Transcribe the part of the thread about the uvloop connection bug starting at "Rongronggg9 avatar May 22 '22 01:05" and ending at "loop is closed.".
··· Excerpt ···
The bug has also been reported to uvloop: https://github.com/MagicStack/uvloop/issues/471

Code of Conduct

  • [X] I agree to follow the aio-libs Code of Conduct

Rongronggg9 avatar May 21 '22 00:05 Rongronggg9

Some statistics in my production environment. (In my use case only the response headers and/or the beginning 4KB of the response body is needed.)

Rongronggg9 avatar May 22 '22 01:05 Rongronggg9

That probably explains some of the frequent test failures with uvloop. Would be great if someone figures out the fix.

Dreamsorcerer avatar May 22 '22 13:05 Dreamsorcerer

I'd done some deep-dive and found that the bug is a TLS/SSL-relevant bug. Non-TLS connections can be closed even if uvloop is enabled.

-    await fetch('https://sgp-ping.vultr.com/vultr.com.1000MB.bin')
+    await fetch('http://sgp-ping.vultr.com/vultr.com.1000MB.bin')

Rongronggg9 avatar May 22 '22 14:05 Rongronggg9

I also analyzed the web traffic with Wireshark. With asyncio, RST is immediately sent once the connection was closed; but with uvloop, closing the connection won't change anything as if is it not closed, RST is only sent after the event loop is closed.
··· Data rows ···
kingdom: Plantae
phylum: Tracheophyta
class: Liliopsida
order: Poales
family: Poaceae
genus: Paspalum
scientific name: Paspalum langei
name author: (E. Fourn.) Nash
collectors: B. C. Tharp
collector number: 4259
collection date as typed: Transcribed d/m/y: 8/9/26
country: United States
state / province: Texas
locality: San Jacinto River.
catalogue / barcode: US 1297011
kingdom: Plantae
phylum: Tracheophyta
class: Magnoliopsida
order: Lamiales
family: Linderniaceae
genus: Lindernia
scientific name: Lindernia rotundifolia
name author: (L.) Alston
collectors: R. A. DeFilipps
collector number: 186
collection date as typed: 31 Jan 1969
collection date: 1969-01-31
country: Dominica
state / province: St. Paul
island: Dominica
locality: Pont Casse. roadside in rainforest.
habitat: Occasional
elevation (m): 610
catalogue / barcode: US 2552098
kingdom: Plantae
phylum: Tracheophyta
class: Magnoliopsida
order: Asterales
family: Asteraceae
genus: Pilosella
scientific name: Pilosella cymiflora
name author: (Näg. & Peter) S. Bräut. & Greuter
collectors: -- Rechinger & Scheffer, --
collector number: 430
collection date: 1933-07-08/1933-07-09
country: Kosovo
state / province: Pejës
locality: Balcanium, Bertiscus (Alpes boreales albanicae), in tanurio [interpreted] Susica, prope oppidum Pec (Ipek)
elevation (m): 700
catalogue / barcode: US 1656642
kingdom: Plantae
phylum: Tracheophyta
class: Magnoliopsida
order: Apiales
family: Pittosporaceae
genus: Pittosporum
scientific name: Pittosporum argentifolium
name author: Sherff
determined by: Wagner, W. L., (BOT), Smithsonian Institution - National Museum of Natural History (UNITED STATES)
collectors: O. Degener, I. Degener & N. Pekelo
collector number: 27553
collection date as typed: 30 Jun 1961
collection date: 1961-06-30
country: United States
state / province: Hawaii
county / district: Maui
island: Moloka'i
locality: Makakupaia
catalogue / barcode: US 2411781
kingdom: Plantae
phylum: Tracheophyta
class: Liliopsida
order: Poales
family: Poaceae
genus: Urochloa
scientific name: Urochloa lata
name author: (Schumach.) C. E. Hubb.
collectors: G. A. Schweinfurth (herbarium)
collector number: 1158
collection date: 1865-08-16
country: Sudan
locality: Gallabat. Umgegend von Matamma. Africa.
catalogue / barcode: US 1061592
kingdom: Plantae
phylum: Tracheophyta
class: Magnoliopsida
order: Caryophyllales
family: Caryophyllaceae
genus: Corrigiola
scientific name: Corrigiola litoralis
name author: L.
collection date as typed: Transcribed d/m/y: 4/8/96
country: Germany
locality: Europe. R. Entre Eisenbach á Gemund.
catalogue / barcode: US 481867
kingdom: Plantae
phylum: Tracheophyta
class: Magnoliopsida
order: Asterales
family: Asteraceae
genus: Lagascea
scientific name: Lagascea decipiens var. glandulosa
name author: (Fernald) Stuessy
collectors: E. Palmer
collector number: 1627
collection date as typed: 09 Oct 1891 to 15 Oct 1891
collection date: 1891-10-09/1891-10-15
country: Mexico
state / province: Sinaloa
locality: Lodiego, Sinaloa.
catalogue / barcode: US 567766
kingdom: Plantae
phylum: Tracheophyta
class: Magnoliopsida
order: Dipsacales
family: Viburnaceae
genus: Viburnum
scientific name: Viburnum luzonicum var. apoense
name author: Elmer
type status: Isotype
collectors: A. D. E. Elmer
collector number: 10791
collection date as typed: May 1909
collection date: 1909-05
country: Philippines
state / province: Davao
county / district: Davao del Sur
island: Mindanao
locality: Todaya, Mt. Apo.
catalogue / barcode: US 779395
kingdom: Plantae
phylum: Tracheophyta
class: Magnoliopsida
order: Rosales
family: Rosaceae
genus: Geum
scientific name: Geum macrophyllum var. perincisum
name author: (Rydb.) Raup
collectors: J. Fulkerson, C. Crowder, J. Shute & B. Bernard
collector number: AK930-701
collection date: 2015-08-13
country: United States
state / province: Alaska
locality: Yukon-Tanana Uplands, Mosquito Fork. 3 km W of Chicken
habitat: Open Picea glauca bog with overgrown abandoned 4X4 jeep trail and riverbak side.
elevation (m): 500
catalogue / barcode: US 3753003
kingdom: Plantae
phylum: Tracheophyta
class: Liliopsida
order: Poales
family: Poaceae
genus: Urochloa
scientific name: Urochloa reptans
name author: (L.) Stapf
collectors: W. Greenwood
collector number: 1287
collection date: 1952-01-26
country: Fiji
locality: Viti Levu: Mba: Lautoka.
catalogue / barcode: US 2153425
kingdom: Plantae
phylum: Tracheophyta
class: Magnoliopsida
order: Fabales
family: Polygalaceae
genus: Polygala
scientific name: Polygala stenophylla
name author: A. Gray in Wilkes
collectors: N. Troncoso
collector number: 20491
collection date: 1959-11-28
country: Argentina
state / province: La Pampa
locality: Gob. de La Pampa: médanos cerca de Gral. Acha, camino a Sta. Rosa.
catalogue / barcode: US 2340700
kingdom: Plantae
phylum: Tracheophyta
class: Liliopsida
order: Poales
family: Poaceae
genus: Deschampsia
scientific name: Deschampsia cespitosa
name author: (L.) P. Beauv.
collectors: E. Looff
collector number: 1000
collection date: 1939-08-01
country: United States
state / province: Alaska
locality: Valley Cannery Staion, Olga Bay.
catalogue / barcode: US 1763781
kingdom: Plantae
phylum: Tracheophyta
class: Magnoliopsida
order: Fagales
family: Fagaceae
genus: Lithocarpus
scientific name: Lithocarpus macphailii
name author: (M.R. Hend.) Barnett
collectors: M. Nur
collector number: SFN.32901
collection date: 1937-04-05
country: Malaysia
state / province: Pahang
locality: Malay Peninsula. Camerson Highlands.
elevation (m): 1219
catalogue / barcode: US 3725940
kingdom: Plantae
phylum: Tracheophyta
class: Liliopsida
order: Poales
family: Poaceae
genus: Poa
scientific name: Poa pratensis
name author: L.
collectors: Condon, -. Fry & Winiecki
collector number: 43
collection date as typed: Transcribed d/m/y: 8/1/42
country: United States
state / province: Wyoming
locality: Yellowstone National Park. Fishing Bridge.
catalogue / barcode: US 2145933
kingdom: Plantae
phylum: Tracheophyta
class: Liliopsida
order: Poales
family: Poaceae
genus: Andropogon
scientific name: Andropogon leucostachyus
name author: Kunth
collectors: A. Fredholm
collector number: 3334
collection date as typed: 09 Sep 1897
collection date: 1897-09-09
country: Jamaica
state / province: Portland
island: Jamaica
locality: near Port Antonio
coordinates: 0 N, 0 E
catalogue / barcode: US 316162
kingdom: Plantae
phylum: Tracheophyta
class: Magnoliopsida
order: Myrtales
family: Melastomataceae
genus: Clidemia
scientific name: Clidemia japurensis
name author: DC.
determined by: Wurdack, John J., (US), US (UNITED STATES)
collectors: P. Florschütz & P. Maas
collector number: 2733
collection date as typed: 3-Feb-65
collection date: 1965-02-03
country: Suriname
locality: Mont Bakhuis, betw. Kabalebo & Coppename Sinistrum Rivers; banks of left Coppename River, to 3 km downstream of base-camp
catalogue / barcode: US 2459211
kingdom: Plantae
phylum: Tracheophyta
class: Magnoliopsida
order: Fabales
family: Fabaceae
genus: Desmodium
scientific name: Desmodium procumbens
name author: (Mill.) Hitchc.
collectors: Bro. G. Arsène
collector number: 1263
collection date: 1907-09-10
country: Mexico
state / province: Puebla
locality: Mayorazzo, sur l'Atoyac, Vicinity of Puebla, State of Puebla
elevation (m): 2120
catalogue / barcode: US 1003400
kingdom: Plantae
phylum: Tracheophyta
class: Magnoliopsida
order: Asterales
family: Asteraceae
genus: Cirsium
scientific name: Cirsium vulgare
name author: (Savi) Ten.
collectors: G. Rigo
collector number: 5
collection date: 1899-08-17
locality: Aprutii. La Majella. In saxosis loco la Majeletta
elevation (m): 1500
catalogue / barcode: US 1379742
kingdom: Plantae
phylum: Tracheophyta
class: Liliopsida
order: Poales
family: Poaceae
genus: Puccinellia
···
## Answer to the exercise
Rongronggg9 avatar May 22 '22 01:05 Rongronggg9

That probably explains some of the frequent test failures with uvloop. Would be great if someone figures out the fix.

Dreamsorcerer avatar May 22 '22 13:05 Dreamsorcerer

I'd done some deep-dive and found that the bug is a TLS/SSL-relevant bug. Non-TLS connections can be closed even if uvloop is enabled.

-    await fetch('https://sgp-ping.vultr.com/vultr.com.1000MB.bin')
+    await fetch('http://sgp-ping.vultr.com/vultr.com.1000MB.bin')

Rongronggg9 avatar May 22 '22 14:05 Rongronggg9

I also analyzed the web traffic with Wireshark. With asyncio, RST is immediately sent once the connection was closed; but with uvloop, closing the connection won't change anything as if is it not closed, RST is only sent after the event loop is closed.